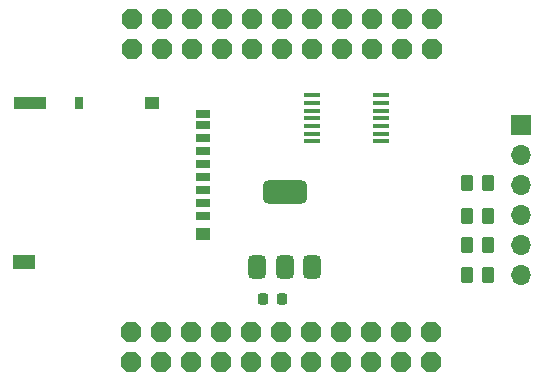
<source format=gbr>
%TF.GenerationSoftware,KiCad,Pcbnew,8.0.5*%
%TF.CreationDate,2024-10-04T20:46:01-04:00*%
%TF.ProjectId,memory card,6d656d6f-7279-4206-9361-72642e6b6963,V2*%
%TF.SameCoordinates,Original*%
%TF.FileFunction,Soldermask,Top*%
%TF.FilePolarity,Negative*%
%FSLAX46Y46*%
G04 Gerber Fmt 4.6, Leading zero omitted, Abs format (unit mm)*
G04 Created by KiCad (PCBNEW 8.0.5) date 2024-10-04 20:46:01*
%MOMM*%
%LPD*%
G01*
G04 APERTURE LIST*
G04 Aperture macros list*
%AMRoundRect*
0 Rectangle with rounded corners*
0 $1 Rounding radius*
0 $2 $3 $4 $5 $6 $7 $8 $9 X,Y pos of 4 corners*
0 Add a 4 corners polygon primitive as box body*
4,1,4,$2,$3,$4,$5,$6,$7,$8,$9,$2,$3,0*
0 Add four circle primitives for the rounded corners*
1,1,$1+$1,$2,$3*
1,1,$1+$1,$4,$5*
1,1,$1+$1,$6,$7*
1,1,$1+$1,$8,$9*
0 Add four rect primitives between the rounded corners*
20,1,$1+$1,$2,$3,$4,$5,0*
20,1,$1+$1,$4,$5,$6,$7,0*
20,1,$1+$1,$6,$7,$8,$9,0*
20,1,$1+$1,$8,$9,$2,$3,0*%
%AMFreePoly0*
4,1,25,0.375350,0.844196,0.387473,0.833842,0.833842,0.387473,0.862349,0.331525,0.863600,0.315631,0.863600,-0.315631,0.844196,-0.375350,0.833842,-0.387473,0.387473,-0.833842,0.331525,-0.862349,0.315631,-0.863600,-0.315631,-0.863600,-0.375350,-0.844196,-0.387473,-0.833842,-0.833842,-0.387473,-0.862349,-0.331525,-0.863600,-0.315631,-0.863600,0.315631,-0.844196,0.375350,-0.833842,0.387473,
-0.387473,0.833842,-0.331525,0.862349,-0.315631,0.863600,0.315631,0.863600,0.375350,0.844196,0.375350,0.844196,$1*%
G04 Aperture macros list end*
%ADD10R,1.900000X1.300000*%
%ADD11R,2.800000X1.000000*%
%ADD12R,0.800000X1.000000*%
%ADD13R,1.200000X1.000000*%
%ADD14R,1.200000X0.700000*%
%ADD15R,1.475000X0.450000*%
%ADD16FreePoly0,0.000000*%
%ADD17RoundRect,0.250000X0.262500X0.450000X-0.262500X0.450000X-0.262500X-0.450000X0.262500X-0.450000X0*%
%ADD18RoundRect,0.225000X0.225000X0.250000X-0.225000X0.250000X-0.225000X-0.250000X0.225000X-0.250000X0*%
%ADD19RoundRect,0.250000X-0.262500X-0.450000X0.262500X-0.450000X0.262500X0.450000X-0.262500X0.450000X0*%
%ADD20R,1.700000X1.700000*%
%ADD21O,1.700000X1.700000*%
%ADD22RoundRect,0.375000X0.375000X-0.625000X0.375000X0.625000X-0.375000X0.625000X-0.375000X-0.625000X0*%
%ADD23RoundRect,0.500000X1.400000X-0.500000X1.400000X0.500000X-1.400000X0.500000X-1.400000X-0.500000X0*%
G04 APERTURE END LIST*
D10*
%TO.C,J2*%
X136453189Y-109660000D03*
D11*
X136903189Y-96160000D03*
D12*
X141053189Y-96160000D03*
D13*
X147253189Y-96160000D03*
X151553189Y-107310000D03*
D14*
X151553189Y-97110000D03*
X151553189Y-98060000D03*
X151553189Y-99160000D03*
X151553189Y-100260000D03*
X151553189Y-101360000D03*
X151553189Y-102460000D03*
X151553189Y-103560000D03*
X151553189Y-104660000D03*
X151553189Y-105760000D03*
%TD*%
D15*
%TO.C,IC2*%
X160812000Y-95550000D03*
X160812000Y-96200000D03*
X160812000Y-96850000D03*
X160812000Y-97500000D03*
X160812000Y-98150000D03*
X160812000Y-98800000D03*
X160812000Y-99450000D03*
X166688000Y-99450000D03*
X166688000Y-98800000D03*
X166688000Y-98150000D03*
X166688000Y-97500000D03*
X166688000Y-96850000D03*
X166688000Y-96200000D03*
X166688000Y-95550000D03*
%TD*%
D16*
%TO.C,JP1*%
X145550000Y-91600000D03*
X145550000Y-89060000D03*
X148090000Y-91600000D03*
X148090000Y-89060000D03*
X150630000Y-91600000D03*
X150630000Y-89060000D03*
X153170000Y-91600000D03*
X153170000Y-89060000D03*
X155710000Y-91600000D03*
X155710000Y-89060000D03*
X158250000Y-91600000D03*
X158250000Y-89060000D03*
X160790000Y-91600000D03*
X160790000Y-89060000D03*
X163330000Y-91600000D03*
X163330000Y-89060000D03*
X165870000Y-91600000D03*
X165870000Y-89060000D03*
X168410000Y-91600000D03*
X168410000Y-89060000D03*
X170950000Y-91600000D03*
X170950000Y-89060000D03*
%TD*%
D17*
%TO.C,R3*%
X175750000Y-105750000D03*
X173925000Y-105750000D03*
%TD*%
D18*
%TO.C,C1*%
X158250000Y-112750000D03*
X156700000Y-112750000D03*
%TD*%
D17*
%TO.C,R4*%
X175750000Y-108250000D03*
X173925000Y-108250000D03*
%TD*%
D19*
%TO.C,R1*%
X173925000Y-103000000D03*
X175750000Y-103000000D03*
%TD*%
%TO.C,R2*%
X173925000Y-110750000D03*
X175750000Y-110750000D03*
%TD*%
D20*
%TO.C,J3*%
X178553189Y-98060000D03*
D21*
X178553189Y-100600000D03*
X178553189Y-103140000D03*
X178553189Y-105680000D03*
X178553189Y-108220000D03*
X178553189Y-110760000D03*
%TD*%
D16*
%TO.C,JP2*%
X145473189Y-118100000D03*
X145473189Y-115560000D03*
X148013189Y-118100000D03*
X148013189Y-115560000D03*
X150553189Y-118100000D03*
X150553189Y-115560000D03*
X153093189Y-118100000D03*
X153093189Y-115560000D03*
X155633189Y-118100000D03*
X155633189Y-115560000D03*
X158173189Y-118100000D03*
X158173189Y-115560000D03*
X160713189Y-118100000D03*
X160713189Y-115560000D03*
X163253189Y-118100000D03*
X163253189Y-115560000D03*
X165793189Y-118100000D03*
X165793189Y-115560000D03*
X168333189Y-118100000D03*
X168333189Y-115560000D03*
X170873189Y-118100000D03*
X170873189Y-115560000D03*
%TD*%
D22*
%TO.C,U1*%
X156200000Y-110050000D03*
X158500000Y-110050000D03*
D23*
X158500000Y-103750000D03*
D22*
X160800000Y-110050000D03*
%TD*%
M02*

</source>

§

**Your assignment:**
Of the lines above, retype only those from the line containing "X141053189Y-96160000D03*" through the line containing "X166688000Y-97500000D03*", including both, exactly.

**Reply to the task:**
X141053189Y-96160000D03*
D13*
X147253189Y-96160000D03*
X151553189Y-107310000D03*
D14*
X151553189Y-97110000D03*
X151553189Y-98060000D03*
X151553189Y-99160000D03*
X151553189Y-100260000D03*
X151553189Y-101360000D03*
X151553189Y-102460000D03*
X151553189Y-103560000D03*
X151553189Y-104660000D03*
X151553189Y-105760000D03*
%TD*%
D15*
%TO.C,IC2*%
X160812000Y-95550000D03*
X160812000Y-96200000D03*
X160812000Y-96850000D03*
X160812000Y-97500000D03*
X160812000Y-98150000D03*
X160812000Y-98800000D03*
X160812000Y-99450000D03*
X166688000Y-99450000D03*
X166688000Y-98800000D03*
X166688000Y-98150000D03*
X166688000Y-97500000D03*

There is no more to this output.